Meskipun pernah menjabat sebagai gubernur dan sekretaris negara, Umar tidak pernah berambisi menjadi khalifah. Ketika khalifah Sulaiman sakit, sedangkan putra mahkotanya, Ayyub meninggal lebih dahulu, ia minta pertimbangan dan pendapat kepada Raja’ bin Haiwah. Saat itu Raja’ mengusulkan nama Umar bin Abdul Aziz. Padahal dalam suatu kesempatan, Umar pernah menolak untuk dinobatkan sebagai khalifah. Ternyata tanpa sepengetahuan Umar, sang khalifah sudah membuat kesepakatan untuk mengangkat Umar bin Abdul Aziz sebagai khalifah dan Yazid bin Abdul Malik sebagai khalifah sesudahnya.
Dia memerintah dalam waktu yang sangat singkat, yaitu hanya selama dua setengah tahun, tetapi kebijakan yang ia buat sungguh sangat berjasa bagi kejayaan umat Islam. Dialah yang memulai menerapkan syariat Islam secara utuh dengan meminta bantuan kepada para ulama seperti Hasan Al-Bashri. Pada masa pemerintahannya, hadis-hadis mulai dibukukan.
Dia juga mempunyai perhatian yang sangat besar terhadap perkembangan berbagai disiplin ilmu, seperti kedokteran. Dan lain-lain. Dialah yang mengusulkan memindahkan sekolah kedokteran di Iskandariyah Mesir ke Antiochia, Turki. Ia juga bersikap lunak terhadap musuh-musuh politiknya. Dia juga melarang keras kaum muslimin mengecam Ali bin Abi Thalib.
Untuk menegakkan keadilan dan kebenaran, ia mengirim utusan ke berbagai daerah untuk memantau kerja para gubernur. Jika menemukan penyimpangan, Umar tidak segan-segan memecatnya, seperti yang ia lakukan terhadap Yazid bin Abi Muslim, gubernur Afrika Utara, dan Shalih bin Abdurrahman, gubernur Irak. Ia juga mengembalikan tanah-tanah rakyat yang dirampas para penguasa.
Dalam bidang militer, ia tidak begitu manaruh perhatian untuk membangun kekuatan angkatan perang. Ia lebih mengutamakan kemakmuran kehidupan masyarakat. Karena itulah, ia memerintahkan Maslamah untuk menghentikan pengepungan Konstantinopel dan penyerbuan ke Asia Kecil.
Dalam bidang ekonomi, ia membuat kebijakan yang bisa melindungi rakyat kacil.

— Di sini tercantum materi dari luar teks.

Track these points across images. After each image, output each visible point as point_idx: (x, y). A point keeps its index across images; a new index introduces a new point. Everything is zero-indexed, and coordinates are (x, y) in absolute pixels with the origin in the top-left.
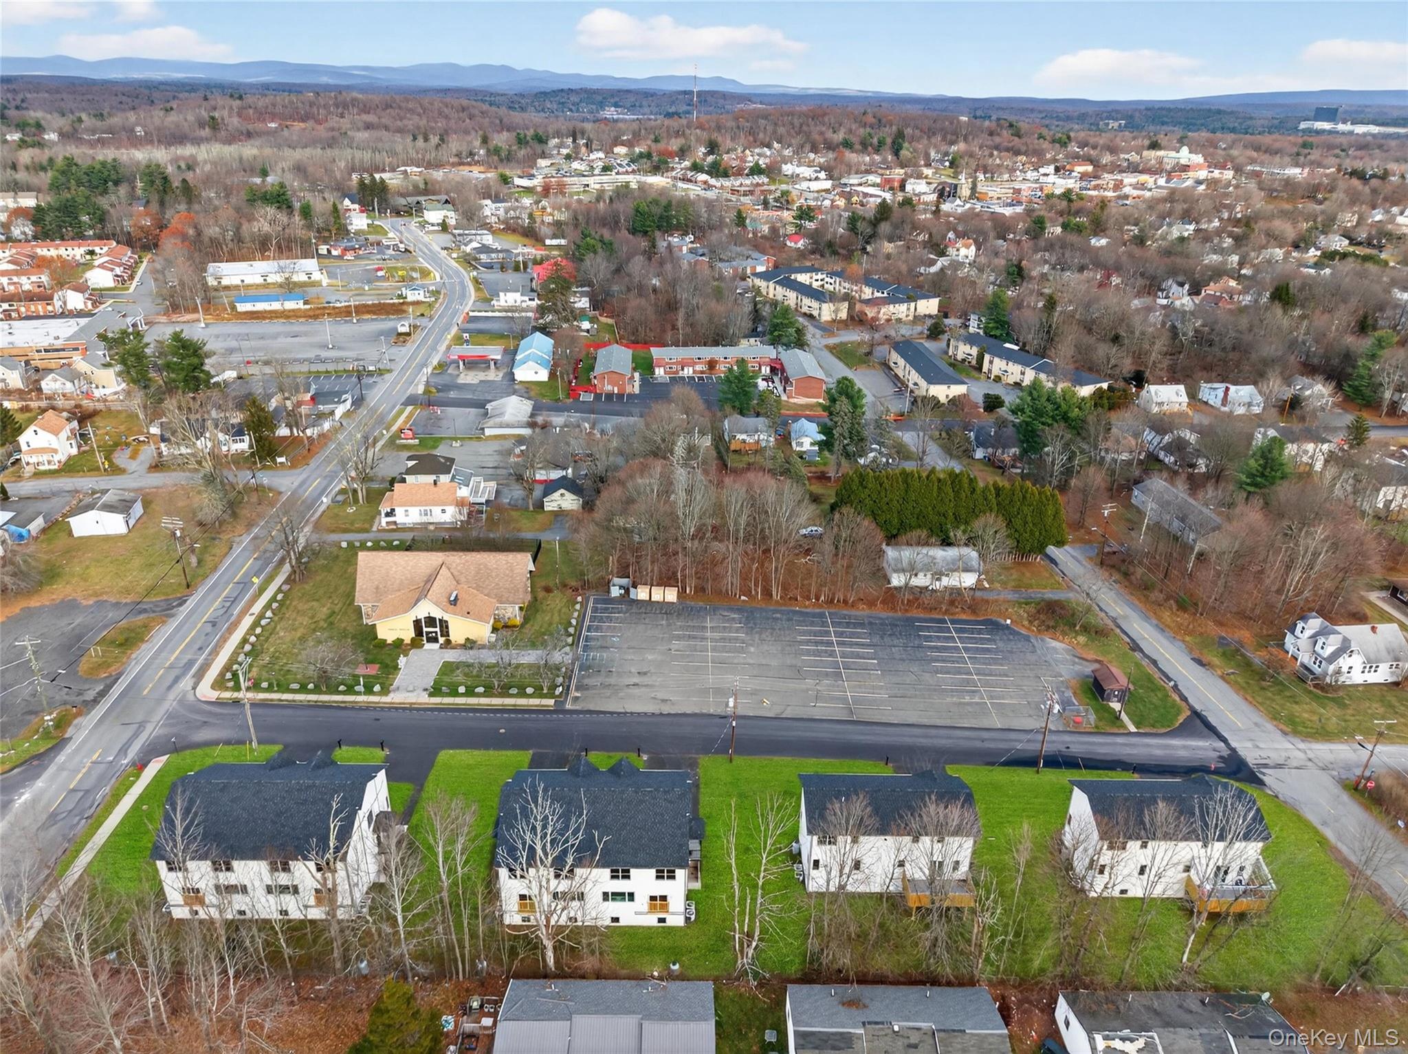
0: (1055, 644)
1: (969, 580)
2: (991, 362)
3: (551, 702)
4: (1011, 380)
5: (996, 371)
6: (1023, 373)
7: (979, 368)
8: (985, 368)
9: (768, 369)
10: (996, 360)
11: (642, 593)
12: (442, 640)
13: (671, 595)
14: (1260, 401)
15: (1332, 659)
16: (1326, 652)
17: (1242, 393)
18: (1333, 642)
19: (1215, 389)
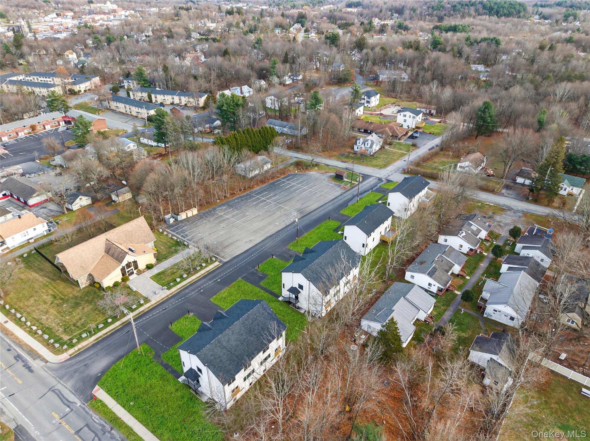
0: (312, 173)
1: (269, 166)
2: (156, 97)
3: (217, 263)
4: (168, 103)
5: (159, 101)
6: (173, 99)
7: (151, 101)
8: (154, 100)
9: (64, 123)
10: (158, 96)
11: (183, 216)
12: (135, 272)
13: (195, 211)
14: (251, 90)
15: (371, 147)
16: (369, 146)
17: (245, 88)
18: (370, 142)
19: (236, 89)
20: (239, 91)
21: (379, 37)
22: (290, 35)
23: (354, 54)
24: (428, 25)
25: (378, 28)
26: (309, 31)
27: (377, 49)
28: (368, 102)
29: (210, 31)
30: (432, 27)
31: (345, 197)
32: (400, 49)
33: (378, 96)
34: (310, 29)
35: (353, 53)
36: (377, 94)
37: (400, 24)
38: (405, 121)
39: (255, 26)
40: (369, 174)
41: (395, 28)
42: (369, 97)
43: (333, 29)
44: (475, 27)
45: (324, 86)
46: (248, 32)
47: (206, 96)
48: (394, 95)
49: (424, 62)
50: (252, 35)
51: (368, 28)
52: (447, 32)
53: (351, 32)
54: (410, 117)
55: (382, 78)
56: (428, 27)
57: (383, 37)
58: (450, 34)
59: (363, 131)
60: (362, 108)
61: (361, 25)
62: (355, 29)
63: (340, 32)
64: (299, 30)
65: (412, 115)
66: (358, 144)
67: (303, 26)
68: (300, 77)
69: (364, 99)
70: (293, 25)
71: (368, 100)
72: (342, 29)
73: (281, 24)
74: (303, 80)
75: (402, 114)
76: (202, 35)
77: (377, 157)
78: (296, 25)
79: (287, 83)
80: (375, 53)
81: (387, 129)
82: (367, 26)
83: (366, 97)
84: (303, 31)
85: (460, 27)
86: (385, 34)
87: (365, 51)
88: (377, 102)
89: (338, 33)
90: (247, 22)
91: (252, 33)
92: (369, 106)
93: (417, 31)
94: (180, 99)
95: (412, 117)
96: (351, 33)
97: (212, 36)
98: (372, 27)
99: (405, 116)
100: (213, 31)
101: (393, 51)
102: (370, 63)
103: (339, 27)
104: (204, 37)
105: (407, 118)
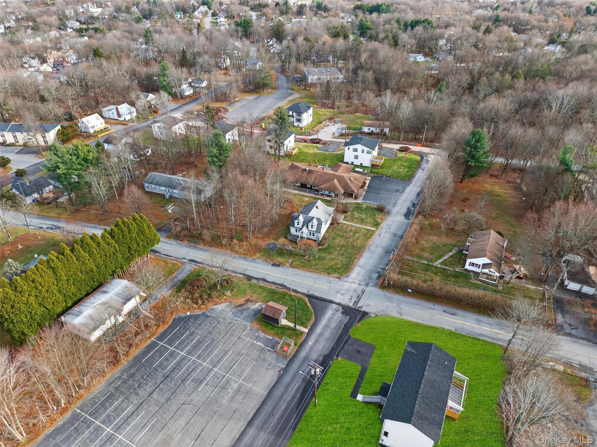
0: (220, 307)
6: (3, 136)
14: (134, 109)
15: (318, 230)
16: (315, 229)
17: (124, 108)
18: (315, 222)
19: (110, 110)
20: (115, 112)
21: (298, 20)
22: (194, 20)
23: (272, 45)
24: (348, 4)
25: (295, 9)
26: (217, 15)
27: (300, 39)
28: (299, 120)
29: (93, 18)
30: (352, 6)
31: (287, 387)
32: (326, 38)
33: (311, 111)
34: (218, 12)
35: (271, 43)
36: (309, 108)
37: (319, 4)
38: (356, 157)
39: (150, 11)
40: (324, 296)
41: (314, 9)
42: (300, 114)
43: (245, 11)
44: (398, 6)
45: (238, 95)
46: (140, 19)
47: (59, 127)
48: (329, 102)
49: (359, 56)
50: (148, 22)
51: (285, 9)
52: (371, 13)
53: (264, 14)
54: (363, 151)
55: (312, 79)
56: (348, 7)
57: (302, 20)
58: (375, 15)
59: (299, 185)
60: (292, 138)
61: (276, 6)
62: (270, 11)
63: (254, 15)
64: (205, 14)
65: (366, 149)
66: (296, 225)
67: (210, 9)
68: (204, 84)
69: (293, 116)
70: (198, 8)
71: (299, 118)
72: (255, 12)
73: (183, 7)
74: (208, 87)
75: (351, 147)
76: (84, 23)
77: (329, 247)
78: (201, 7)
79: (187, 93)
80: (298, 46)
81: (335, 181)
82: (282, 7)
83: (294, 114)
84: (210, 15)
85: (384, 6)
86: (304, 17)
87: (285, 42)
88: (311, 119)
89: (251, 16)
90: (140, 6)
91: (147, 19)
92: (301, 125)
93: (339, 12)
94: (15, 137)
95: (365, 152)
96: (266, 17)
97: (97, 25)
98: (289, 9)
99: (356, 150)
100: (97, 18)
101: (320, 42)
102: (293, 60)
103: (252, 9)
104: (84, 27)
105: (359, 153)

Pada masa pemerintahannya, orang-orang kaya membayar zakat sehingga kemakmuran benar-benar merata. Konon, saat itu sangat sulit untuk menemukan para penerima zakat lantaran kemakmuran begitu merata di seluruh negeri.
Dalam melaksanakan setiap kebijakan, ia selalu berada yang terdepan. Sebelum menyuruh orang lain berlaku hidup sederhana, ia lebih dahulu hidup sederhana. Sebelum menjadi khalifah, Umar biasa mengenakan pakaian yang bagus. Namun setelah menjabat sebagaiu khalifah, keadaannya justru terbalik. Ia menolak berbagai fasilitas kerajaan. Bahkan harta milik peribadinya dijual dan uangnya dimasukkan ke Baitul Mal.
Salah satu buktinya adalah Umar tidak mau menggunakan fasiltas Negara, seperti kejadian dengan putranya. suatu malam ketika ia sedang berada di kantor untuk urusan Negara, putranya datang. Begitu ia tahu bahwa putranya ingin membicarakan masalah keluarga, Umar memadamkan lampu yang ia gunakan. Akhirnya keduanya berbincang-bincang dalam kegelapan.
Ketika tindakannya itu ditanyakan oleh putranya, dengan mantap Umar menjawab bahwa mereka sedang membicarakan masalah keluarga, sedangkan lampu yang mereka gunakan adalah milik negara.
Karena kebijakan dan keadilannya itulah, Umar bin Abdul Aziz dikenal sebagai Khulafaur Rasyidin yang kelima atau Umar kedua setelah Umar bin Khattab.